## EXERCISE PROMPT
In the records below, locate the line containing "left wrist: (728, 1503, -14)", then output that line and all later lines exactly, through the last one.

Images with bounding boxes:
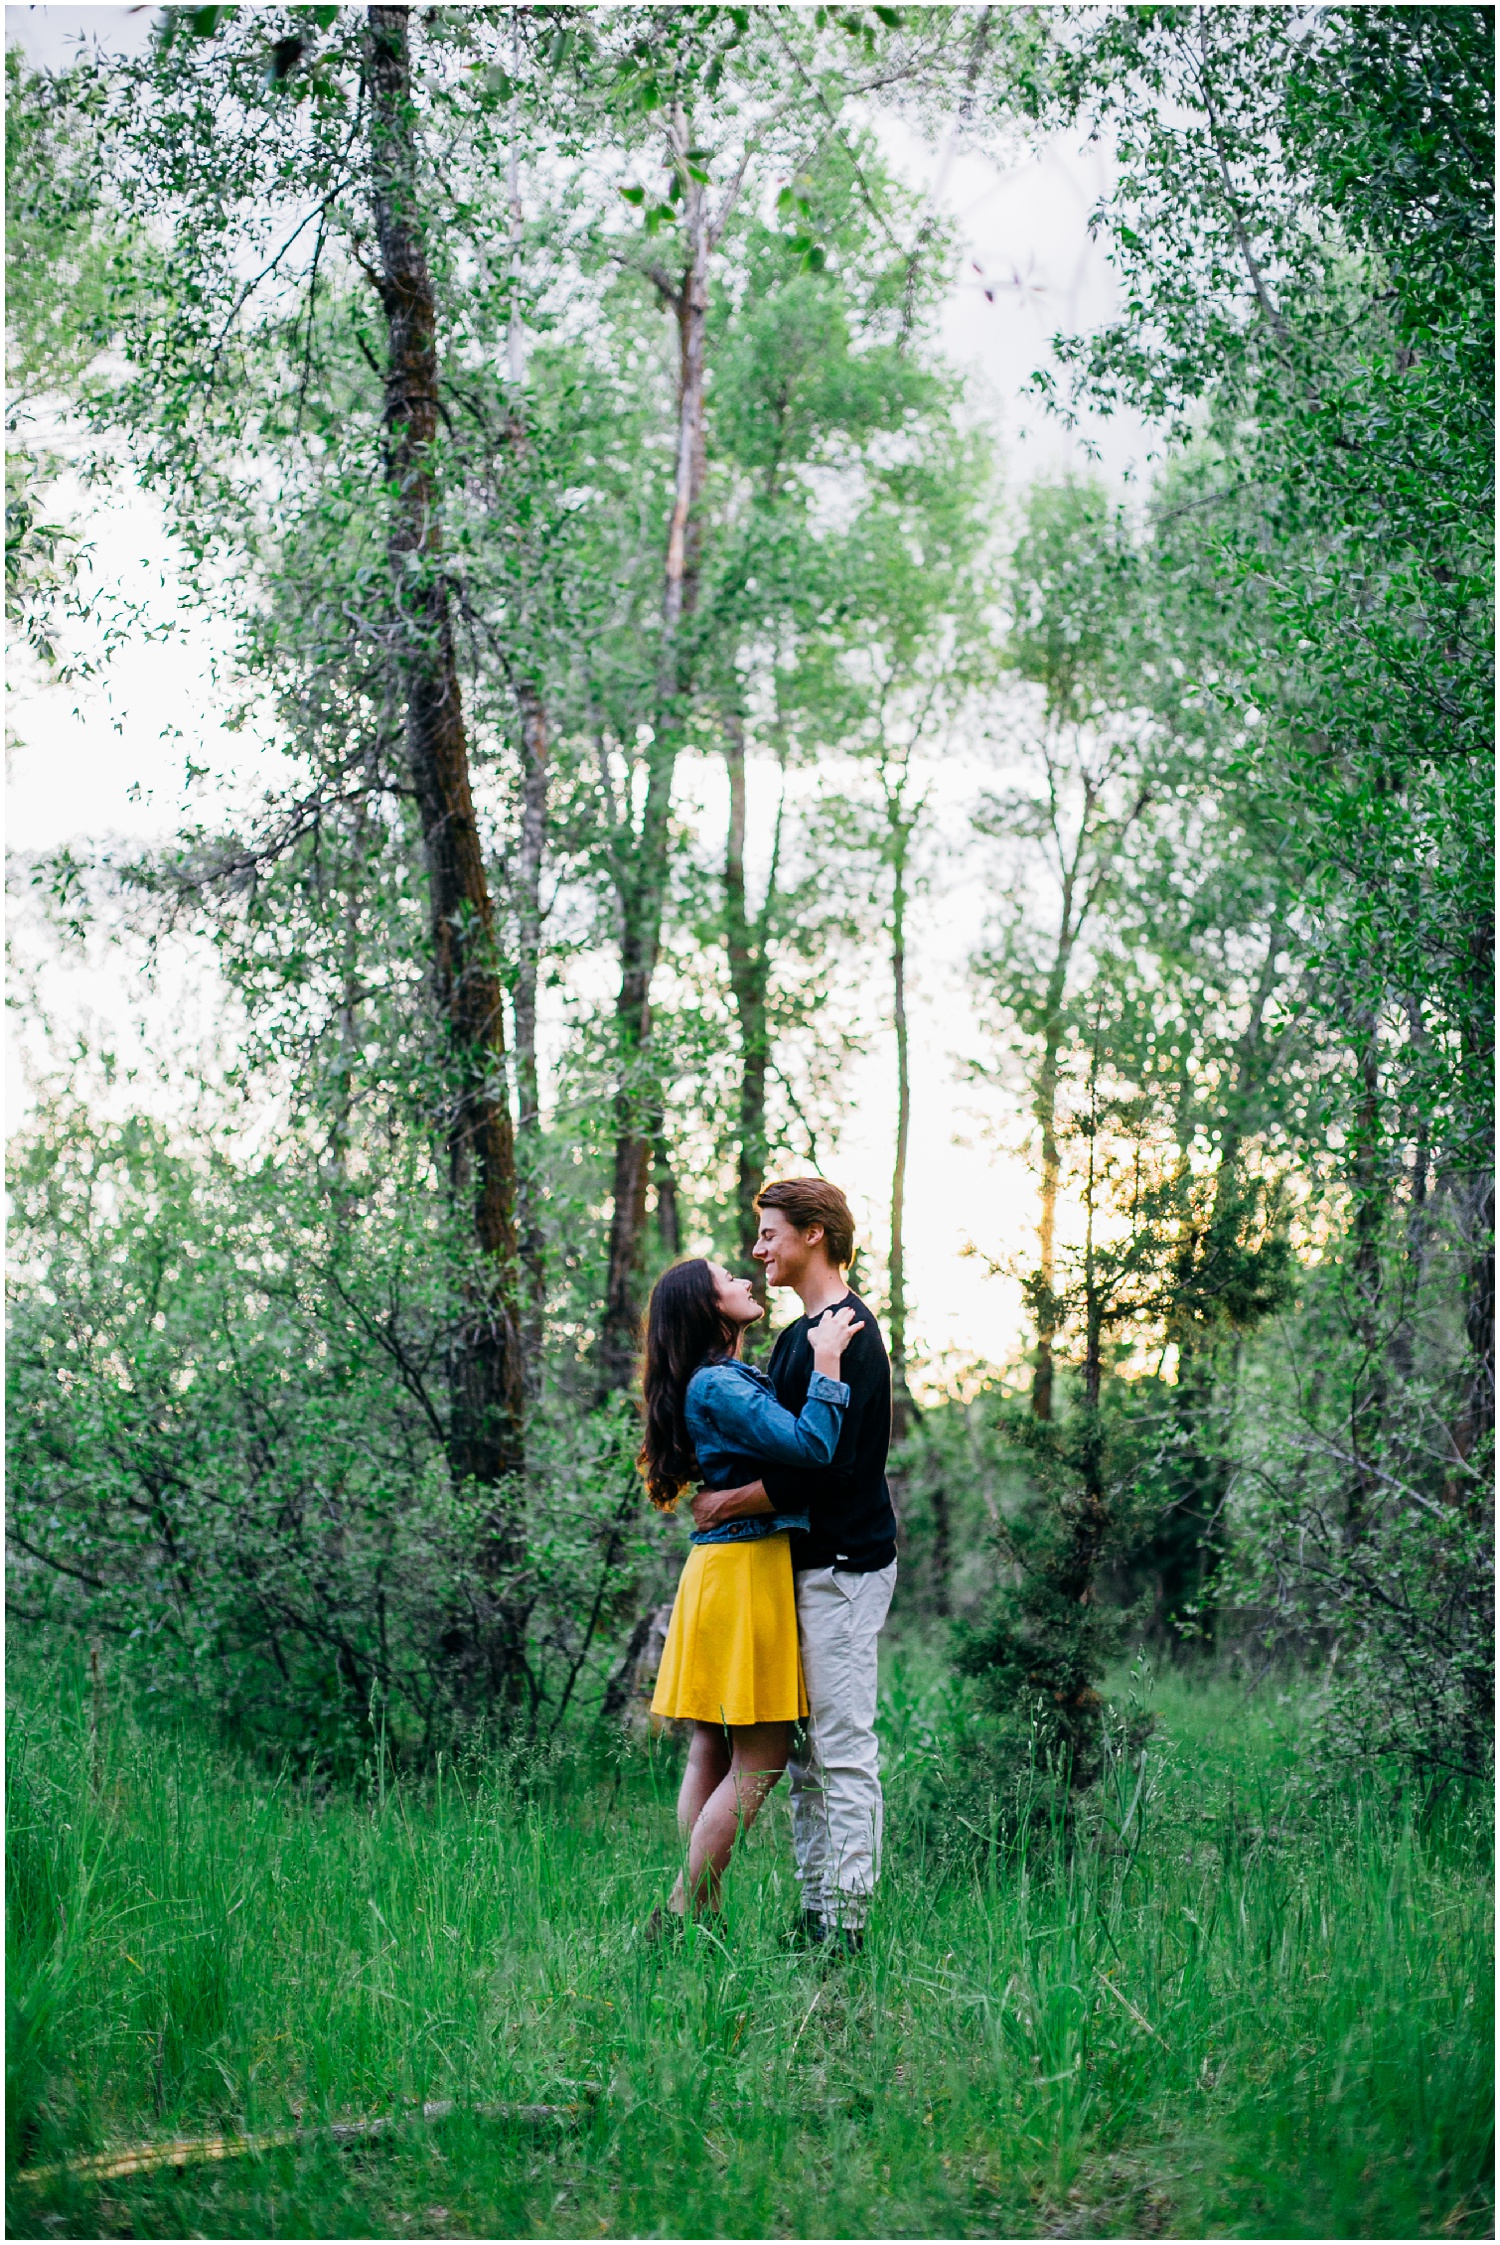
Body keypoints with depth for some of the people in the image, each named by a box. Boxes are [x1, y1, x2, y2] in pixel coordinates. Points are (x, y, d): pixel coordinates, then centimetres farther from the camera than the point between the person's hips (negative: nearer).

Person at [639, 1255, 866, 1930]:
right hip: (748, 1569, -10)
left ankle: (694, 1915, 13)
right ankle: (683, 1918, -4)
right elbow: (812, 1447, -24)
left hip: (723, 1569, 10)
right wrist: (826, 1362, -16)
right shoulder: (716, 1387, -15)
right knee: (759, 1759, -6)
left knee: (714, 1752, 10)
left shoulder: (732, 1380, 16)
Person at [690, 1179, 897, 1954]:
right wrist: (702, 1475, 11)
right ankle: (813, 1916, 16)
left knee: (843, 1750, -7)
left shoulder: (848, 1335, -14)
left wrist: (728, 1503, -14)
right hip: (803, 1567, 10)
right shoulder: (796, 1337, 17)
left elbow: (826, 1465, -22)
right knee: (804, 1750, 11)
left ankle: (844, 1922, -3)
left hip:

## RESPONSE TO THIS TASK
left wrist: (728, 1503, -14)
right hip: (803, 1567, 10)
right shoulder: (796, 1337, 17)
left elbow: (826, 1465, -22)
right knee: (804, 1750, 11)
left ankle: (844, 1922, -3)
left hip:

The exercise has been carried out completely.